Dr. Louis C. McCabe, 74, a retired geologist, mining engineer and authority on air pollution, died Thursday at walter Reed Army Medical Center. He suffered from Parkinson's disease.
Formerly with the U.S. Bureau of Mines and the U.S. Public Health Service, he founded Resources Research, Inc., here in 1955 and was its president until it was purchased by Hazleton Laboratories, Inc. of Falls Church in 1963.
Dr. McCabe then was chairman of the board of Hazleton, which specialized in life sciences and chemistry, until his retirement in 1968. He established a consulting firm, the Environmental Development Co., which he operated for two years until ill health forced a second retirement.
Dr. McCabe was born in Graphic, Ark. He earned bachelor's and master's degrees and a doctorate from the University of Illinois and was geologist of the Illinois State Geological Survey prior to World War II.
During the war, he was chief of the utilities section in the office of the Chief of Engineers and then deputy War Department power procurement officer.
In the latter part of the war, Dr. McCabe was an Army colonel on the staff of SHAEF and was in charge of the coal mines in Belgium, and later the Ruhr and the Saar. He was decorated with the Legion of Merit, the Order of the British Empire and the Order of the Crown of Belgium for his work in getting coal and to the Allied forces.
He was chief of the coal branch of the U.S. Bureau of Mines in 1946-47, then organized the Los Angeles County Air Pollution Control District, serving as its director until 1949.
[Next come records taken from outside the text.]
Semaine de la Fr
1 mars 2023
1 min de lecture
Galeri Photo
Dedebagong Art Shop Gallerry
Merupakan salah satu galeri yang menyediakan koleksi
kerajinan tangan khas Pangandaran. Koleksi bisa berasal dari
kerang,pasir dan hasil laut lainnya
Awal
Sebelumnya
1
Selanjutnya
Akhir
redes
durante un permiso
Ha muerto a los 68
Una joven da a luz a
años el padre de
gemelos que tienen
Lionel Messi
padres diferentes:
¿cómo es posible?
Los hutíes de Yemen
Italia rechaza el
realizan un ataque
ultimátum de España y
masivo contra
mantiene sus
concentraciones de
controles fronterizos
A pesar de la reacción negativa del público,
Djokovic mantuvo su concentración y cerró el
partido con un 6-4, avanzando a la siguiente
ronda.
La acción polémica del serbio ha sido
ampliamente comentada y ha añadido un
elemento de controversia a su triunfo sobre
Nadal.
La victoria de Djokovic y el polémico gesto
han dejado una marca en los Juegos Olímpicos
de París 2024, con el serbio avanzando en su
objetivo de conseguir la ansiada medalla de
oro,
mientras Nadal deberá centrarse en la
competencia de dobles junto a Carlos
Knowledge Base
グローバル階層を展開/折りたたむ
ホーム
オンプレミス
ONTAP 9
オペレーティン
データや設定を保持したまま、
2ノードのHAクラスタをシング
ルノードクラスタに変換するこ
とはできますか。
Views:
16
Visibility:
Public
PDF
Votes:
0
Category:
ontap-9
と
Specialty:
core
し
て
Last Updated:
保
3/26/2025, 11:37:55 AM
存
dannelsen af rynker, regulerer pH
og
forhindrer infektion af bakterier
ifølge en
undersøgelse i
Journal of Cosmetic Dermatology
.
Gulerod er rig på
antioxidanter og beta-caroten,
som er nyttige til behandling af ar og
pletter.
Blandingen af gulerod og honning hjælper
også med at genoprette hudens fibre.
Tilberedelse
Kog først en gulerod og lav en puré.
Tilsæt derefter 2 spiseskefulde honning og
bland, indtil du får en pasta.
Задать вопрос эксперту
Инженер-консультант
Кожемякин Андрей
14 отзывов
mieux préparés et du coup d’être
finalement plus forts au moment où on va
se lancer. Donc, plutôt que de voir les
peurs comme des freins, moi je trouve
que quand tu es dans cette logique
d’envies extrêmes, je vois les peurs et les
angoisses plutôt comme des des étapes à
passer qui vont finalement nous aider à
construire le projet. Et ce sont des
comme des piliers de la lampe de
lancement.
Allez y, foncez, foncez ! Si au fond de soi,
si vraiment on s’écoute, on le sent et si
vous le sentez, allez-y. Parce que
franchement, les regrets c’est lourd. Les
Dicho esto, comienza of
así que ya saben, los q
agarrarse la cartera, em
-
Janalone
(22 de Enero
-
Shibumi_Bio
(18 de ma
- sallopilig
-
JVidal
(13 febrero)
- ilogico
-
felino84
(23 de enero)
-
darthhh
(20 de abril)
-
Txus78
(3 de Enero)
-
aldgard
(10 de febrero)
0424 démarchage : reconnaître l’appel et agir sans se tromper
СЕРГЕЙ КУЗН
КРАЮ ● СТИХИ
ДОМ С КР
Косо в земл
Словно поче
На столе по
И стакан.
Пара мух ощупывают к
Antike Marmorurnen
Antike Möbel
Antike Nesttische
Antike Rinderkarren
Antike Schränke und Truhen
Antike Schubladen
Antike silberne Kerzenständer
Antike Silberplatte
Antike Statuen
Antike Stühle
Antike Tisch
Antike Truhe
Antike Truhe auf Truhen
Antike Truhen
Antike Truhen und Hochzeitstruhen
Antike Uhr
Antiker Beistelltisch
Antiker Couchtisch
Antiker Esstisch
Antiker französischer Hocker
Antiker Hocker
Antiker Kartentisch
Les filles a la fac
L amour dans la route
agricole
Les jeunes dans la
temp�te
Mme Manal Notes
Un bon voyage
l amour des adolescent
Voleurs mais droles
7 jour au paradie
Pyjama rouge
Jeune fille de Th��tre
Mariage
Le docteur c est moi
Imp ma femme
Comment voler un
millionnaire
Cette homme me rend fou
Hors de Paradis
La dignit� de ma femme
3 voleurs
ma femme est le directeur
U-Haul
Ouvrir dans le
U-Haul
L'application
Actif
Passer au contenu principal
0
Dr. McCabe returned to the Bureau of Mines as chief of the office of air and stream pollution and later was chief of the fuel and explosives division. He was sicentist director of the Public Health Service in 1955.
He early had warned that the District of Columbia would be beset by a major air pollution problem because of the increase in motor traffic bringing with it heavy exhaust fumes.
Dr. McCabe contributed articles to numerous scientific publications. He was a fellow of the Geological Society of American and the American Association for the Advancement of Science.
He had held office in the Air Pollution Control Association and was active in the American Institute of Mining and Metallurgical Engineers, the American Society for Testing Materials, the American Chemical Society and the World Health Organization.
He is survived by his wife, Catherine, of the home in Chevy Chase; two daughters, Dorothy Tolson, of Wheaton, and Jeanne Brown, of Williamsburg, Va., two sons, Dr. Michael, of Honolulu, and Dr. John, of New York City; a brother, Bill, of Denver; a sister, Louise Beveridge, of Toronto, Canada, and seven grandchildren.